Problem requirements:
Only the lines from the one containing "Ca 2+ | Fe 2+ |" through the one containing "324 Aquino; Theoretical Approach" should be printed, exactly as they appear below, with both ends included.
• • • • • • •
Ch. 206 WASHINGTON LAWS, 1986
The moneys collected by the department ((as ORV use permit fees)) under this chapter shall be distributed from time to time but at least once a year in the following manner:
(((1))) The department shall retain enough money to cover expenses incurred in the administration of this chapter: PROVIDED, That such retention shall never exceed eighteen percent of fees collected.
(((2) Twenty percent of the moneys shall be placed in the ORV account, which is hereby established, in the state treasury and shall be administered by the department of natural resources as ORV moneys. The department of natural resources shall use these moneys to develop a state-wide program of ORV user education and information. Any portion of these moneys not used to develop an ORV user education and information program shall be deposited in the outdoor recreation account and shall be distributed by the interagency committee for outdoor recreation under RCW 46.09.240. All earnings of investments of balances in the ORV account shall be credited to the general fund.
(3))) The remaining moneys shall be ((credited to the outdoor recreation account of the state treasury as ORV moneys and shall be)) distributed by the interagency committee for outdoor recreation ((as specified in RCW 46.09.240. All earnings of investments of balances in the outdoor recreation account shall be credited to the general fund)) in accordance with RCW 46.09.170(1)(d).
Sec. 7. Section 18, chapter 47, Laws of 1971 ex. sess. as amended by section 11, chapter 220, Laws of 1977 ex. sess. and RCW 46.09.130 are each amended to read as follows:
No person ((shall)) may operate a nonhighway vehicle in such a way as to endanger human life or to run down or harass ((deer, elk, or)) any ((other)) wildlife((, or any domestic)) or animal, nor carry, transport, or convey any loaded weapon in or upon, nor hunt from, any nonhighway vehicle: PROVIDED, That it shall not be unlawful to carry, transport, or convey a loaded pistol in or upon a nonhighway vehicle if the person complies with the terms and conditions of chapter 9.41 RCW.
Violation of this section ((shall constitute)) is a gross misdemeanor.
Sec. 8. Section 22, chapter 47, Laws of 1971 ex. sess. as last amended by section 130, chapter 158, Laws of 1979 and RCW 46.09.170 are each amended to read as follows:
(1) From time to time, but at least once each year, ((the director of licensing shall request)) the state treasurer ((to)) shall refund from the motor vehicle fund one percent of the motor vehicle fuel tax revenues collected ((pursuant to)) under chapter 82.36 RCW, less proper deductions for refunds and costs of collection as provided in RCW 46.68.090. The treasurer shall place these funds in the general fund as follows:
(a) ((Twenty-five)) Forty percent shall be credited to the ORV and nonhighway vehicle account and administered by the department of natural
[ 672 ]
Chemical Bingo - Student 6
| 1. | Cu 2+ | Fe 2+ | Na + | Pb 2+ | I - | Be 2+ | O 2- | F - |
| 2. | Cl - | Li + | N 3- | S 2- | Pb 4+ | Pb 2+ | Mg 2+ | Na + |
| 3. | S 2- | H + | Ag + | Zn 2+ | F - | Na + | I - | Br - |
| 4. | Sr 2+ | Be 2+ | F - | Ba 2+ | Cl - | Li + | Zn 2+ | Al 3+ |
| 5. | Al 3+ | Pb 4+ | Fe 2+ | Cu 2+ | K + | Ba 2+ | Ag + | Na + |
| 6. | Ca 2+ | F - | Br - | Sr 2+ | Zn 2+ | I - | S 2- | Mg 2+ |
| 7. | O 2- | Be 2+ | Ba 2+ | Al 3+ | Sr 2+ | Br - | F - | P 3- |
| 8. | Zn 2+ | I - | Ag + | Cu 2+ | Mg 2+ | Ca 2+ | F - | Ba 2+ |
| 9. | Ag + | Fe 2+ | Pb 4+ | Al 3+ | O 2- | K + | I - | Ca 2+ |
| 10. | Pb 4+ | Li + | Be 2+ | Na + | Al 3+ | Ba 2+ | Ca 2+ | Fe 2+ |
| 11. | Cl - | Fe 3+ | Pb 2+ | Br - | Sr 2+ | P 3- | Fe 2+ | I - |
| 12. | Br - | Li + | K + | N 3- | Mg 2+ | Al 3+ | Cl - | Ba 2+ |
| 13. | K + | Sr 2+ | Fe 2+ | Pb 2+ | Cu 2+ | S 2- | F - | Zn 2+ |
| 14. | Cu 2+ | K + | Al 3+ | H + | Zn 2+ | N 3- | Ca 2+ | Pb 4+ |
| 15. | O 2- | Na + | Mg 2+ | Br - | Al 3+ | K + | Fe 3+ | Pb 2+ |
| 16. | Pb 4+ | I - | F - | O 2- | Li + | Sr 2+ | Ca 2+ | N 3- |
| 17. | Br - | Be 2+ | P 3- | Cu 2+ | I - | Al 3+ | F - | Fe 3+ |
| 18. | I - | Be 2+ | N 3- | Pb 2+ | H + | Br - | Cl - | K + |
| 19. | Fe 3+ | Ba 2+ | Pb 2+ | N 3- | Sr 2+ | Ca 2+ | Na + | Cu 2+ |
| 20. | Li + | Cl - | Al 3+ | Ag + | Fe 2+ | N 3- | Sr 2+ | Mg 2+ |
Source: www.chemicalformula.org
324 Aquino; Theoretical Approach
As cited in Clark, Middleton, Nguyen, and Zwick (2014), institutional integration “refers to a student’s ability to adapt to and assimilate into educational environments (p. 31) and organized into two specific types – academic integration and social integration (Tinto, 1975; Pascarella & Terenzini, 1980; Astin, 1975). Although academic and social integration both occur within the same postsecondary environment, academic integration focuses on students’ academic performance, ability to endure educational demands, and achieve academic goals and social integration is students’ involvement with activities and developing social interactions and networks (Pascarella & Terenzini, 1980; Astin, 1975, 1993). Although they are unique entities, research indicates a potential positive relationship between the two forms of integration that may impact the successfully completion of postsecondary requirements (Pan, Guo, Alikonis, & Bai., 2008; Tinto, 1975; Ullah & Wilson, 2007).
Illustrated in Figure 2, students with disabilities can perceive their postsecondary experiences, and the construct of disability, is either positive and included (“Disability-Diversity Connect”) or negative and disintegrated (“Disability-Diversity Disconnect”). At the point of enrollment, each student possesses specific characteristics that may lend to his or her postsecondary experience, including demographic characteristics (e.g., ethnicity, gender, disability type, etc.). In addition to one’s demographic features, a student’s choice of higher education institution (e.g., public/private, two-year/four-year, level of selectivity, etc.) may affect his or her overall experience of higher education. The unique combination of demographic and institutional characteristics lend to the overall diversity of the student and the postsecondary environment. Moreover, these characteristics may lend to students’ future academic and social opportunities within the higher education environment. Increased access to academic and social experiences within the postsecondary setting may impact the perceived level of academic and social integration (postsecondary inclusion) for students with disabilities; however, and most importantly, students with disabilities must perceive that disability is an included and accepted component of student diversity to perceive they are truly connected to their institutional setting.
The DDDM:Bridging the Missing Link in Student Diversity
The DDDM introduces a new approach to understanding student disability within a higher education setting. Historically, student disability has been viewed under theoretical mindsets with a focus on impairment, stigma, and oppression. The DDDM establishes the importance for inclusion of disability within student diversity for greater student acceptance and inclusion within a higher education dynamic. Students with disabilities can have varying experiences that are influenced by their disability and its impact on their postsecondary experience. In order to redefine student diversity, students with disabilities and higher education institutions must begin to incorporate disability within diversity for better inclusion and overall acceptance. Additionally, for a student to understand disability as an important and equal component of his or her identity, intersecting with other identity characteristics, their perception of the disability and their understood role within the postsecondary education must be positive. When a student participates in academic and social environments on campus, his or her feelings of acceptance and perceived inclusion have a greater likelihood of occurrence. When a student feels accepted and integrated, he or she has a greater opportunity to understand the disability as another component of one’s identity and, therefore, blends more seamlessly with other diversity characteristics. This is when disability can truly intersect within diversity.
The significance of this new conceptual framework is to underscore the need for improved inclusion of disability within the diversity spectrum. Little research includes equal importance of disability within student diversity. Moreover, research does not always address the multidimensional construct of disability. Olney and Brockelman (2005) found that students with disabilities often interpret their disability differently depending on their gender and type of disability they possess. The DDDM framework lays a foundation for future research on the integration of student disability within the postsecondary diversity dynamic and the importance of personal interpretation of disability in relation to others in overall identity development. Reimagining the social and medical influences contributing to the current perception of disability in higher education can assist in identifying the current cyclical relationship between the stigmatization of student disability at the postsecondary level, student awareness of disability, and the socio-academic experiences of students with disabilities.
• • • • • • •
Solution to the problem:
| 10. | Pb 4+ | Li + | Be 2+ | Na + | Al 3+ | Ba 2+ | Ca 2+ | Fe 2+ |
| 11. | Cl - | Fe 3+ | Pb 2+ | Br - | Sr 2+ | P 3- | Fe 2+ | I - |
| 12. | Br - | Li + | K + | N 3- | Mg 2+ | Al 3+ | Cl - | Ba 2+ |
| 13. | K + | Sr 2+ | Fe 2+ | Pb 2+ | Cu 2+ | S 2- | F - | Zn 2+ |
| 14. | Cu 2+ | K + | Al 3+ | H + | Zn 2+ | N 3- | Ca 2+ | Pb 4+ |
| 15. | O 2- | Na + | Mg 2+ | Br - | Al 3+ | K + | Fe 3+ | Pb 2+ |
| 16. | Pb 4+ | I - | F - | O 2- | Li + | Sr 2+ | Ca 2+ | N 3- |
| 17. | Br - | Be 2+ | P 3- | Cu 2+ | I - | Al 3+ | F - | Fe 3+ |
| 18. | I - | Be 2+ | N 3- | Pb 2+ | H + | Br - | Cl - | K + |
| 19. | Fe 3+ | Ba 2+ | Pb 2+ | N 3- | Sr 2+ | Ca 2+ | Na + | Cu 2+ |
| 20. | Li + | Cl - | Al 3+ | Ag + | Fe 2+ | N 3- | Sr 2+ | Mg 2+ |
Source: www.chemicalformula.org
324 Aquino; Theoretical Approach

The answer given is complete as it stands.